Wednesday, November 1, 2023

Issues in choosing a statistical model in phonetics

What's the bar for deciding to use a new statistical model in research? It seems like often enough within linguistics or speech science, one chooses a model based on what is à la mode. That frequently translates into increasing complexity.

Is it always good to have a more complex model? No. It might reveal more intricate interactions in the data. It might also model interactions between terms better than competing models, usually by improving fit with non-linear terms (cf. GCA, GAMMS). Yet, there are missing evaluative criteria for choosing a model that end up being crucially important. 

1. Is the model easily implementable and understandable? 

If a model is easy to implement and understand, then it is easy enough for new users to emerge and for a set of standards to come about. Yet, if neither of these things are true, there is severe social cost. 

If there are a handful of researchers proposing using a new model, is there an existing infrastructure that can help with training and implementation? Usually there is not and, as a consequence, many researchers get frustrated if the field pushes a model where no infrastructure exists. The same people proposing the model will end up fielding hundreds or thousands of questions about how to use it. And nobody has time for that.

Now, why might the field (or paper reviewers, most likely) decide that everyone has to use one particularly new and popular model for one's data? Sometimes important new factors are discovered that need to be modeled. But sometimes it's just the impostor syndrome, i.e. we are only a serious field if we have increasingly more mathematically opaque models for our data. And it's easy to give a post-hoc reason to include all possible factors when our predictions are so weak.

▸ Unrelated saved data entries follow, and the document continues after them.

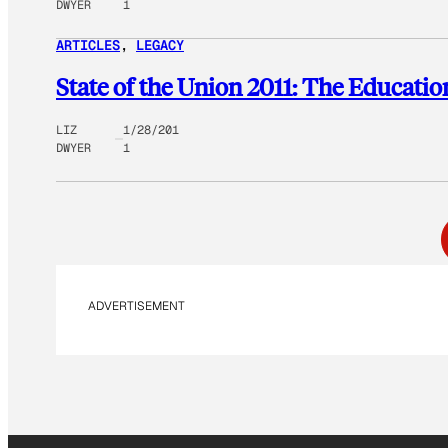
DWYER
1
ARTICLES
, 
LEGACY
State of the Union 2011: The Educati
LIZ
1/28/201
DWYER
1
ADVERTISEMENT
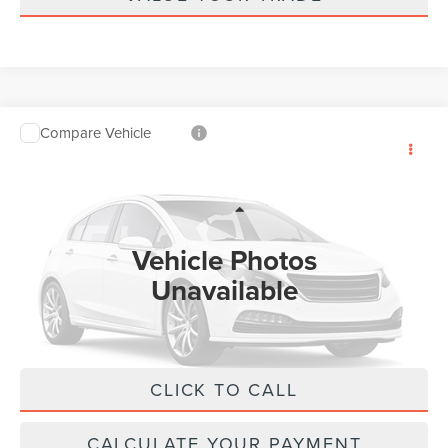
Compare Vehicle
2026
LINCOLN AVIATOR
RESERVE
$68,053
PREMIUM
MSRP
VIN:
5LM5J7XC8TGL21087
Stock:
T525
Model:
J7X
Less
Ext.
Int.
In Stock
Vehicle Photos
MSRP:
$67,424
Unavailable
Doc Fee :
+$629
Final Price
$68,053
CLICK TO CALL
Please Check Back Soon
CALCULATE YOUR PAYMENT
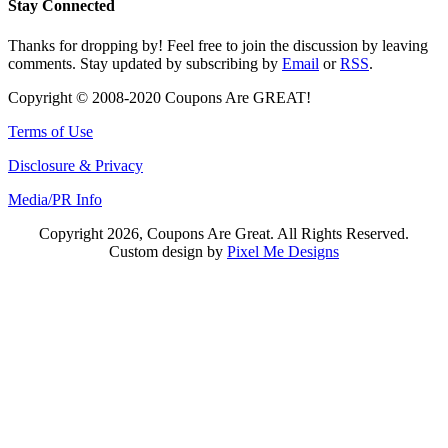
Stay Connected
Thanks for dropping by! Feel free to join the discussion by leaving
comments. Stay updated by subscribing by
Email
or
RSS
.
Copyright © 2008-2020 Coupons Are GREAT!
Terms of Use
Disclosure & Privacy
Media/PR Info
Copyright 2026, Coupons Are Great. All Rights Reserved.
Custom design by
Pixel Me Designs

2. Does the model enable us to generalize?

Do we actually need to model as many of the details as we can? Even models that take a fairly generic approach to avoiding overfitting can end up overfitting things like dynamics. Resultingly, researchers lose time needing to discuss details that end up being unimportant and we end up losing the ability to generalize.

I'll provide one personal example of this. In my co-authored paper on the phonetics of focus in Yoloxóchitl Mixtec, we provided statistical models for f0 dynamics alongside statistical models for midpoint f0 values. There is certainly good reason to model changes in f0, but in a language with a number of level tones (and tone levels), this type of modeling might not say much. Indeed, we found mostly the same results when we looked at f0 midpoint for many of the level tones than when we looked at dynamic trajectories for them. Including two sets of models resulted in twice as many statistical tests and twice as much reporting.

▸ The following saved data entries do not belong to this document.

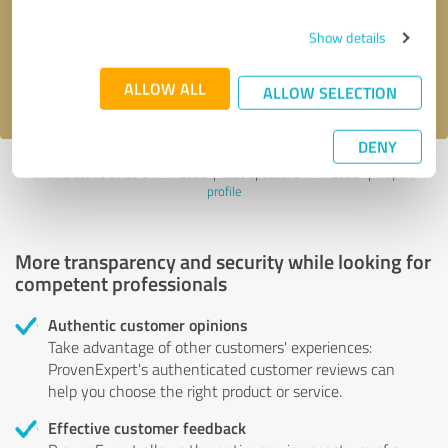
Send message
Show details
I accept the
privacy policy
.
ALLOW ALL
ALLOW SELECTION
DENY
Profile active since 01/17/2022 |
Last update: 01/17/2022
|
Report
profile
More transparency and security while looking for
competent professionals
Authentic customer opinions
Take advantage of other customers' experiences:
ProvenExpert's authenticated customer reviews can
help you choose the right product or service.
Effective customer feedback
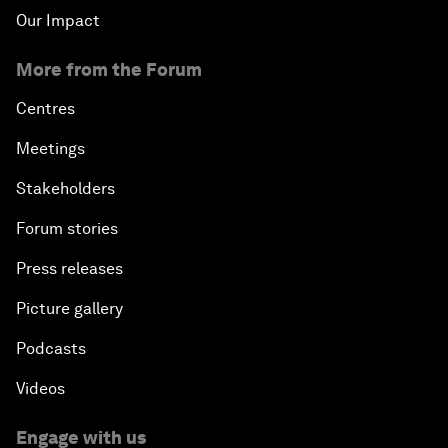
Our Impact
More from the Forum
Centres
Meetings
Stakeholders
Forum stories
Press releases
Picture gallery
Podcasts
Videos
Engage with us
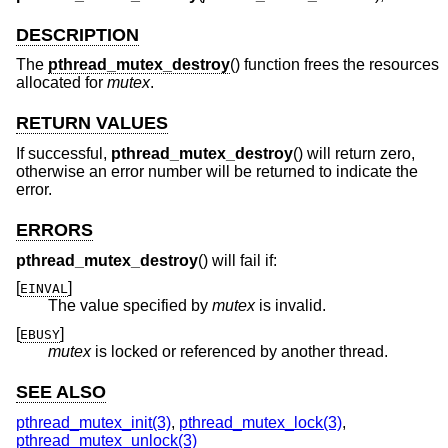
DESCRIPTION
The
pthread_mutex_destroy
() function frees the resources
allocated for
mutex
.
RETURN VALUES
If successful,
pthread_mutex_destroy
() will return zero,
otherwise an error number will be returned to indicate the
error.
ERRORS
pthread_mutex_destroy
() will fail if:
[
]
EINVAL
The value specified by
mutex
is invalid.
[
]
EBUSY
mutex
is locked or referenced by another thread.
SEE ALSO
pthread_mutex_init(3)
,
pthread_mutex_lock(3)
,
pthread_mutex_unlock(3)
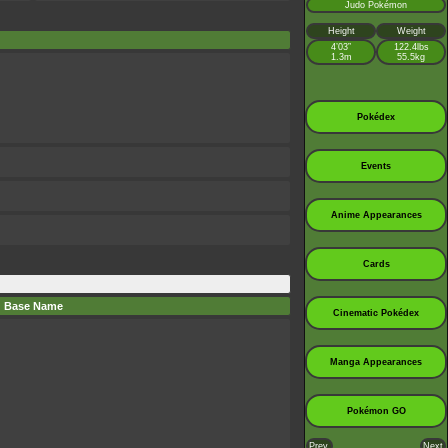
Judo Pokémon
Height
Weight
4’03”
122.4lbs
1.3m
55.5kg
Pokédex
Events
Anime Appearances
Cards
Base Name
Cinematic Pokédex
Manga Appearances
Pokémon GO
Prev.
Next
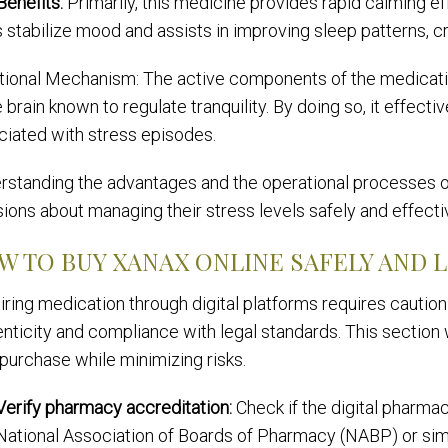
Benefits:
Primarily, this medicine provides rapid calming eff
 stabilize mood and assists in improving sleep patterns, cru
tional Mechanism: The active components of the medicatio
e brain known to regulate tranquility. By doing so, it effe
ciated with stress episodes.
rstanding the advantages and the operational processes of
ions about managing their stress levels safely and effectiv
W TO BUY XANAX ONLINE SAFELY AND 
ring medication through digital platforms requires cautio
nticity and compliance with legal standards. This section
purchase while minimizing risks.
Verify pharmacy accreditation:
Check if the digital pharmac
National Association of Boards of Pharmacy (NABP) or simil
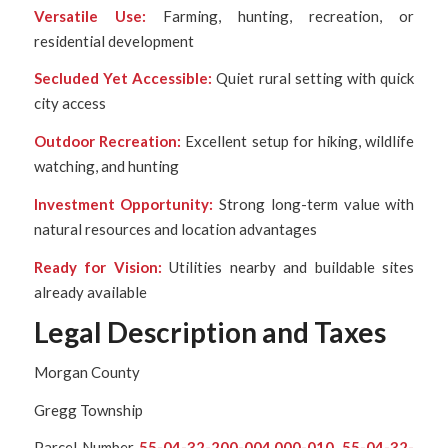
Versatile Use:
Farming, hunting, recreation, or
residential development
Secluded Yet Accessible:
Quiet rural setting with quick
city access
Outdoor Recreation:
Excellent setup for hiking, wildlife
watching, and hunting
Investment Opportunity:
Strong long-term value with
natural resources and location advantages
Ready for Vision:
Utilities nearby and buildable sites
already available
Legal Description and Taxes
Morgan County
Gregg Township
Parcel Number
55-04-32-200-004.000-010, 55-04-32-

Why did we choose to do this? We favored being comprehensive over possibly missing some unknown pattern (maybe the lower level tones had some different dynamic behavior?) Given the subtlety of the resulting patterns, it's hard to say what might be important.

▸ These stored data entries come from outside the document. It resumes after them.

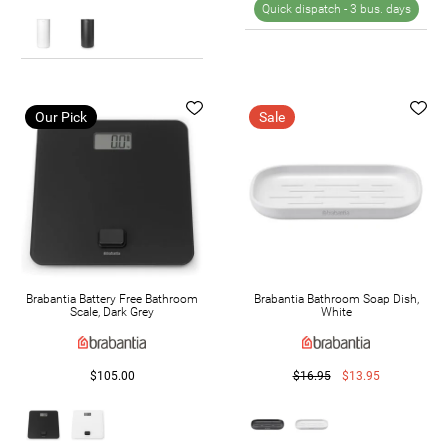
Quick dispatch -
3 bus. days
Our Pick
Sale
Brabantia Battery Free Bathroom
Brabantia Bathroom Soap Dish,
Scale, Dark Grey
White
$105.00
$16.95
$13.95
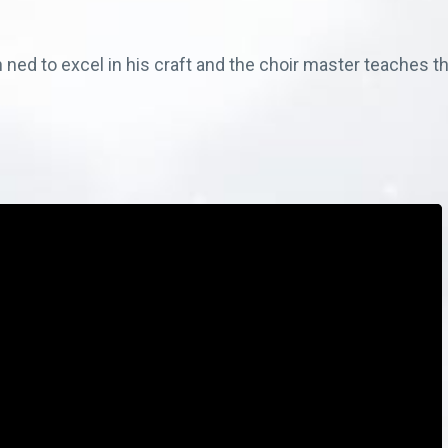
 ned to excel in his craft and the choir master teaches th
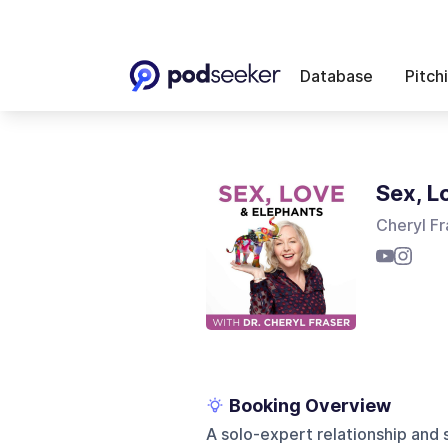
Database
Pitch
Sex, L
Cheryl Fr
Booking Overview
A solo-expert relationship and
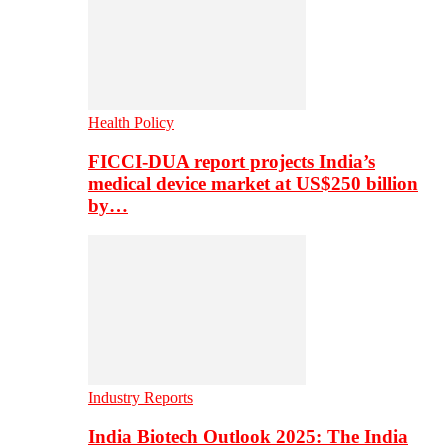
Health Policy
FICCI-DUA report projects India’s
medical device market at US$250 billion
by…
Industry Reports
India Biotech Outlook 2025: The India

Nowadays, I think we would be asked to choose to use GAMS instead of the mixed effects modeling. Yet, that also results in a statistical bloat (e.g. you have to model each tone separately). The results of our research should lead us to make scientific conclusions about speech, not get lost in 101 statistical tests where we spend time analyzing our three-way interactions. 

I don't know the right answer to how the field might address this issue, but I do not believe that it has to do with reducing the purview of one's study. GAMs are great if you are looking at one pattern in one language, but they are terrible for generalizing over a language's inventory (of vowel formants, of tones, of prosodic contexts, etc). One finds either studies using GAMs for limited topics (one vowel or one context) or studies where 101 models are included to provide a comprehensive account of a language's patterns. The former are more likely in studies examining well-studied languages while the latter are more likely in exploratory analyses of languages.

The negative consequence here might be that the "clear case" for GAMs is made within the less complex pattern in a well-studied language, while no one can make heads or tails of all the analyses in the less well-studied language. I see this as just an extension of linguistic common ground as privilege. Yet, now it's done with statistics.